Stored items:
⁂

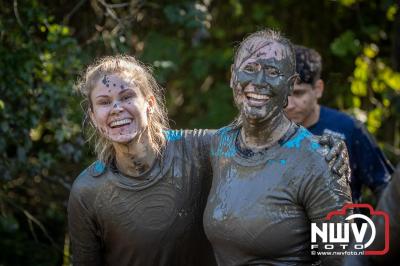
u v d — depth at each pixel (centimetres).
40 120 701
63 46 671
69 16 734
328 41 930
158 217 464
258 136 405
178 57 800
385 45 906
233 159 411
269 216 390
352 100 915
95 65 486
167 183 464
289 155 397
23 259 827
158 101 486
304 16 927
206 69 902
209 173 470
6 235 838
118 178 462
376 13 901
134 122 450
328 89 922
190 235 471
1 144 662
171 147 471
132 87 453
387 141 919
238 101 412
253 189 396
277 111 404
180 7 750
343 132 606
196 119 912
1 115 649
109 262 491
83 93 484
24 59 654
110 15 724
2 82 652
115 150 466
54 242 789
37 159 723
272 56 404
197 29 772
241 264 400
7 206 791
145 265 477
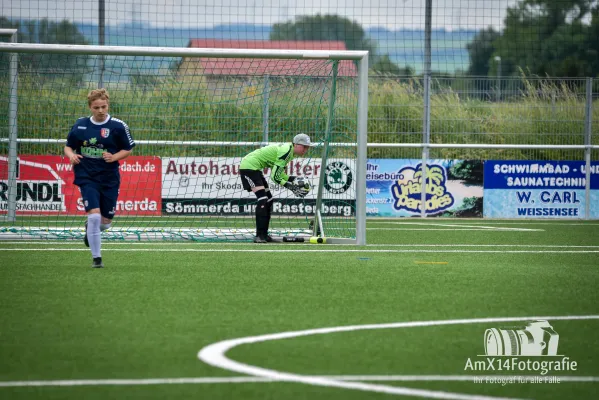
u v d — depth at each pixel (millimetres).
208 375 14133
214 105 50375
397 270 28188
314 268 28547
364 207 37656
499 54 86625
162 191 53000
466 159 58594
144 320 18828
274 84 49438
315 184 53188
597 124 59125
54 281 24688
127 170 52625
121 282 24641
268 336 17219
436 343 16781
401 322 18922
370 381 13898
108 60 49406
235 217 52312
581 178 59375
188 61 49219
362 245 37375
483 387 13711
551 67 89750
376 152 57781
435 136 58344
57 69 49438
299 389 13352
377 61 64562
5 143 47406
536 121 58719
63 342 16531
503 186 58969
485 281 25703
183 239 38906
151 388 13336
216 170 53094
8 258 30391
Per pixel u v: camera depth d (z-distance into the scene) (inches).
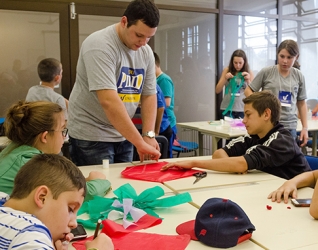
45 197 34.9
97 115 81.0
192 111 209.2
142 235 44.6
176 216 51.4
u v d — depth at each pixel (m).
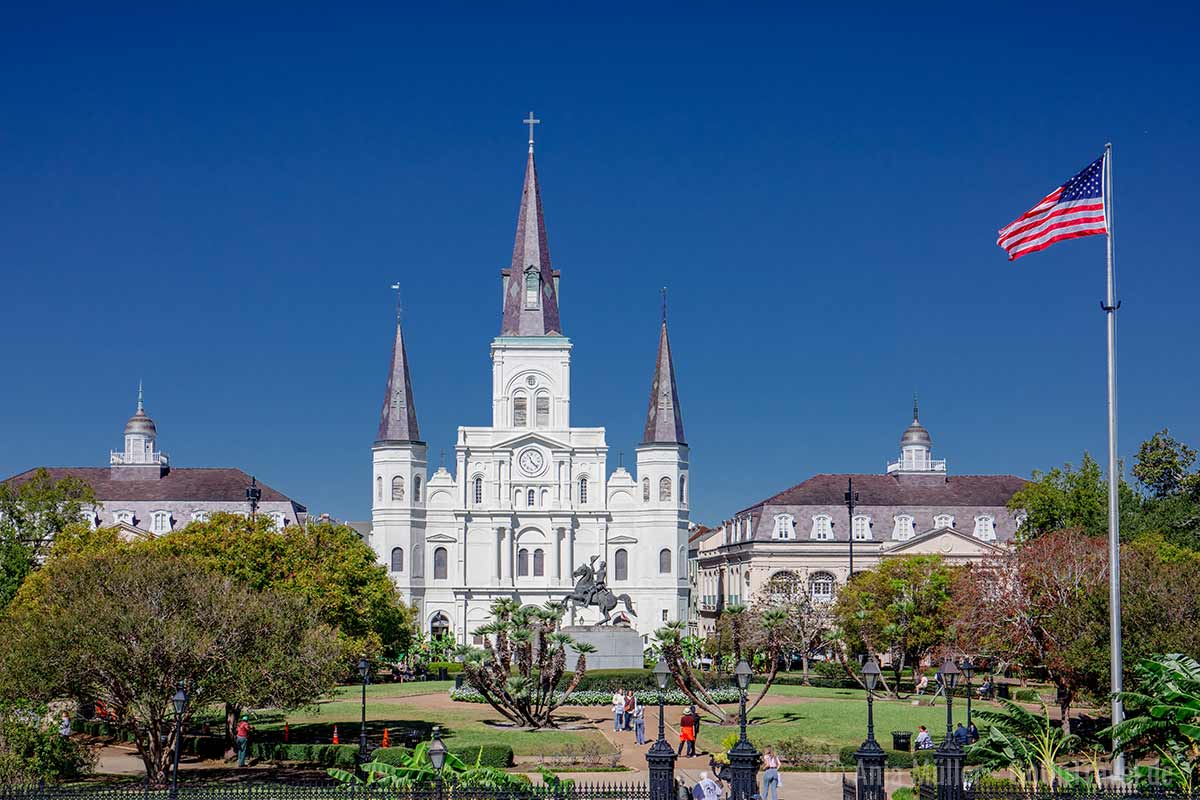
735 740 49.69
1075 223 38.91
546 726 59.50
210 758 51.03
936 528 119.44
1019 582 60.41
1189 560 60.09
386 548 127.81
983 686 72.88
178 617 43.78
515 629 59.38
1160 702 35.06
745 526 128.88
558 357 133.88
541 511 130.75
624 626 78.50
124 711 44.25
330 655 46.34
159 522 126.88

⁂

EXERCISE DIRECTIONS ▸ What do the entries above read from the line containing "503 186 58969" through the line containing "210 758 51.03"? Output those lines exactly, both ends included, with the pictures left out.

RESULT OF THIS EXERCISE ▸
503 186 58969
485 281 25703
183 239 38906
151 388 13336
216 170 53094
8 258 30391
Per pixel u v: camera depth d (z-distance into the scene) (inches).
45 197 34.9
97 115 81.0
192 111 209.2
142 235 44.6
176 216 51.4
u v d — depth at each pixel (m).
735 740 49.69
1075 223 38.91
546 726 59.50
210 758 51.03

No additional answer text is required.